LLM-Based Viewpoint Mining in the “Blame Game”: How U.S. Media Frame China’s Debt Debate
摘要
In U.S. media coverage of China’s debt practices, the “blame game” functions as a primary discursive mechanism for assigning responsibility. However, existing research lacks a unified methodology to detect subtle, recurrent blame viewpoints within news texts. This study introduces a novel computational framework that operationalizes the “blame game” as a seven-dimensional, sentence-level construct. We employed large language models (LLMs) to extract blame viewpoints from news across three major U.S. publications (2017–2024), implementing a rigorous two-stage validation process.
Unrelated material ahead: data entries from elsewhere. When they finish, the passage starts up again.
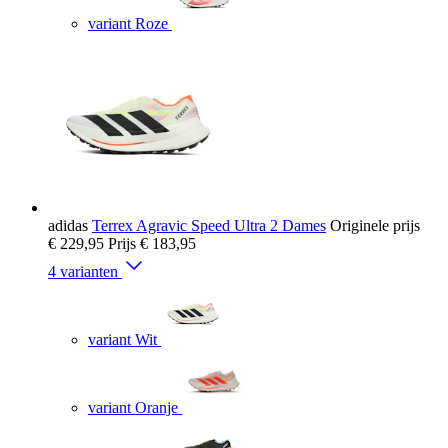
variant Roze
adidas
Terrex Agravic Speed Ultra 2 Dames
Originele prijs
€ 229,95
Prijs
€ 183,95
4 varianten
variant Wit
variant Oranje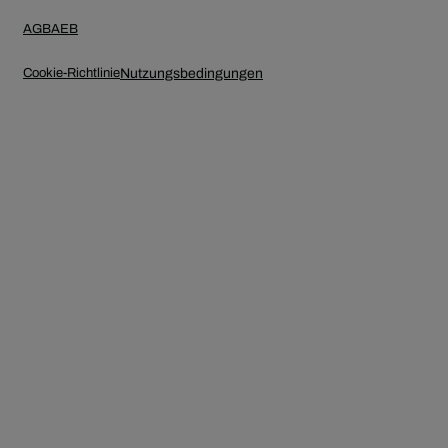
AGB
AEB
Cookie-Richtlinie
Nutzungsbedingungen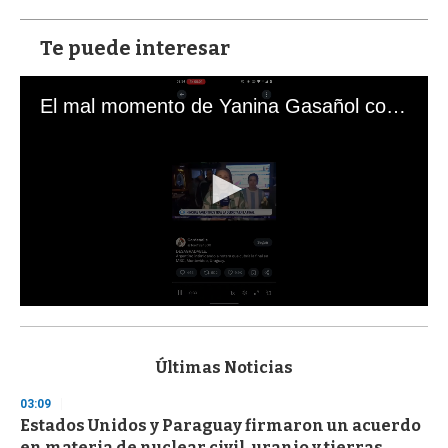
Te puede interesar
El mal momento de Yanina Gasañol con un hincha argentino en "Subrayado"
0
s
e
c
Últimas Noticias
o
n
03:09
d
Estados Unidos y Paraguay firmaron un acuerdo
s
o
en materia de nuclear civil, uranio y tierras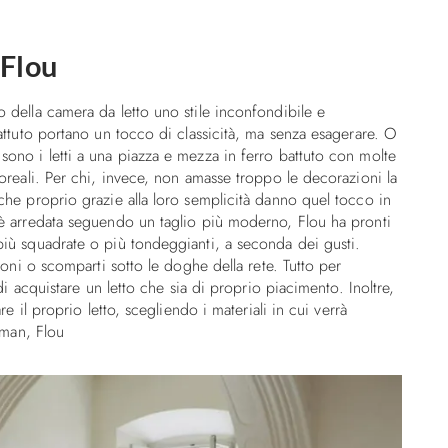
 Flou
o della camera da letto uno stile inconfondibile e
 battuto portano un tocco di classicità, ma senza esagerare. O
 sono i letti a una piazza e mezza in ferro battuto con molte
floreali. Per chi, invece, non amasse troppo le decorazioni la
 che proprio grazie alla loro semplicità danno quel tocco in
e è arredata seguendo un taglio più moderno, Flou ha pronti
 più squadrate o più tondeggianti, a seconda dei gusti.
ettoni o scomparti sotto le doghe della rete. Tutto per
à di acquistare un letto che sia di proprio piacimento. Inoltre,
are il proprio letto, scegliendo i materiali in cui verrà
leman, Flou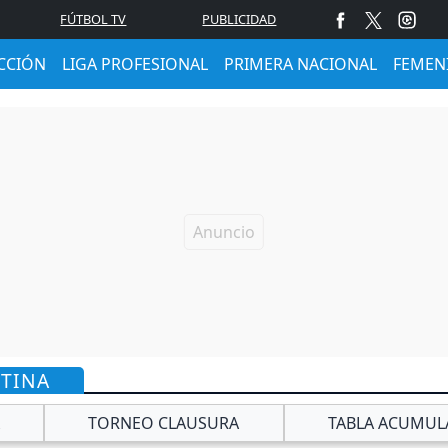
FÚTBOL TV
PUBLICIDAD
CCIÓN
LIGA PROFESIONAL
PRIMERA NACIONAL
FEMEN
NTINA
TORNEO CLAUSURA
TABLA ACUMUL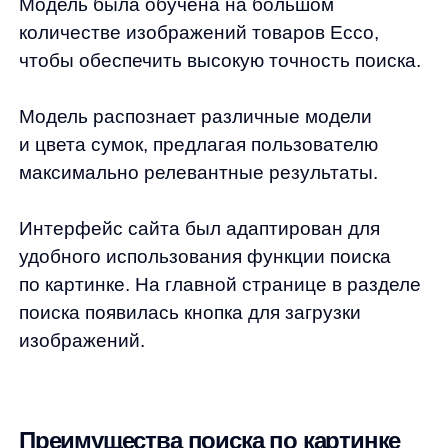
Преимущества поиска по картинке
Удобство и простота
Поиск по картинке предоставляет
пользователям простой и интуитивно
понятный способ нахождения товаров.
Вместо ввода длинных текстовых запросов,
которые могут быть неточными или
неоднозначными, пользователи могут
просто загрузить изображение. Это
особенно полезно для тех, кто сталкивается
с трудностями при описании товара или
не знает точного названия модели.
Высокая точность
Поиск по картинке позволяет достичь
высокой точности результатов. Алгоритмы
машинного обучения и компьютерного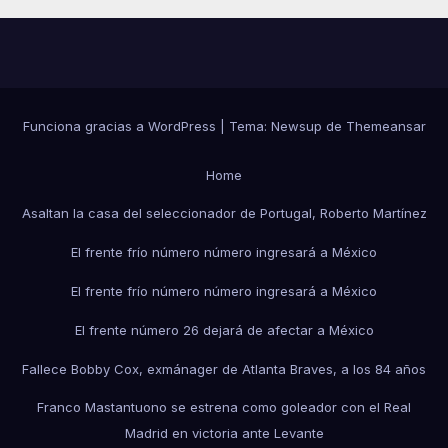
Funciona gracias a WordPress
|
Tema:
Newsup
de
Themeansar
Home
Asaltan la casa del seleccionador de Portugal, Roberto Martínez
El frente frío número número ingresará a México
El frente frío número número ingresará a México
El frente número 26 dejará de afectar a México
Fallece Bobby Cox, exmánager de Atlanta Braves, a los 84 años
Franco Mastantuono se estrena como goleador con el Real
Madrid en victoria ante Levante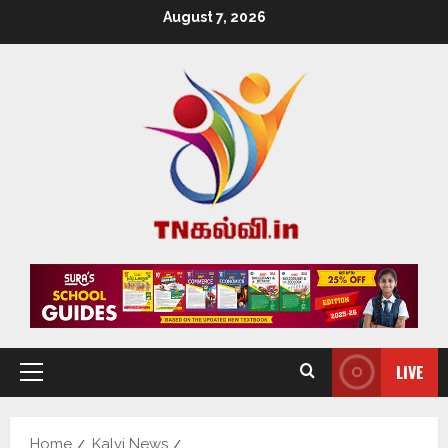
August 7, 2026
LIVE
Home
Kalvi News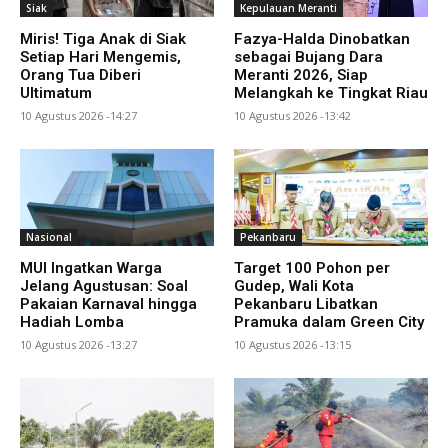
Siak
Kepulauan Meranti
Miris! Tiga Anak di Siak
Fazya-Halda Dinobatkan
Setiap Hari Mengemis,
sebagai Bujang Dara
Orang Tua Diberi
Meranti 2026, Siap
Ultimatum
Melangkah ke Tingkat Riau
10 Agustus 2026 -14:27
10 Agustus 2026 -13:42
Nasional
Pekanbaru
MUI Ingatkan Warga
Target 100 Pohon per
Jelang Agustusan: Soal
Gudep, Wali Kota
Pakaian Karnaval hingga
Pekanbaru Libatkan
Hadiah Lomba
Pramuka dalam Green City
10 Agustus 2026 -13:27
10 Agustus 2026 -13:15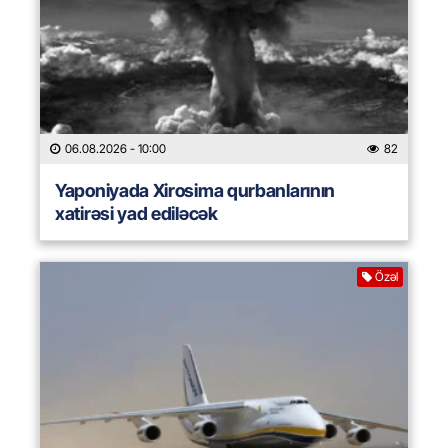
06.08.2026
- 10:00
82
Yaponiyada Xirosima qurbanlarının
xatirəsi yad ediləcək
Özəl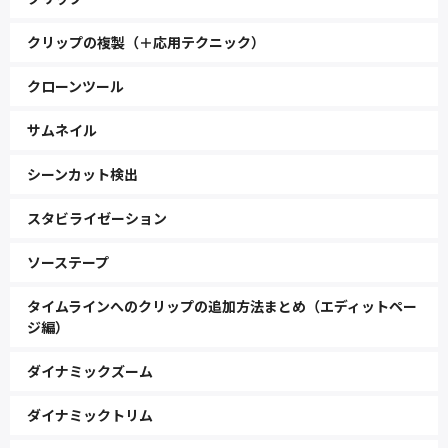
クリップの複製（＋応用テクニック）
クローンツール
サムネイル
シーンカット検出
スタビライゼーション
ソーステープ
タイムラインへのクリップの追加方法まとめ（エディットペー
ジ編）
ダイナミックズーム
ダイナミックトリム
The analysis reveals systematic construction patterns: an oppositional stance was dominant (82.61%) while sentiment remained balanced (50.20% neutral), indicating a strategic decoupling of stance and sentiment. Furthermore, a persistent role asymmetry emerged, contrasting implicit accusers (68%) with consistently explicit accused entities, primarily China (49%). Frequent itemset mining demonstrated that a limited set of structural configurations accounted for the majority of blame instances, revealing underlying narrative templates. This study contributes a reproducible methodology that transforms the abstract “blame game” concept into measurable units, bridging macro-level framing theories with micro-linguistic analysis while enhancing the interpretability of LLM-based discourse analysis.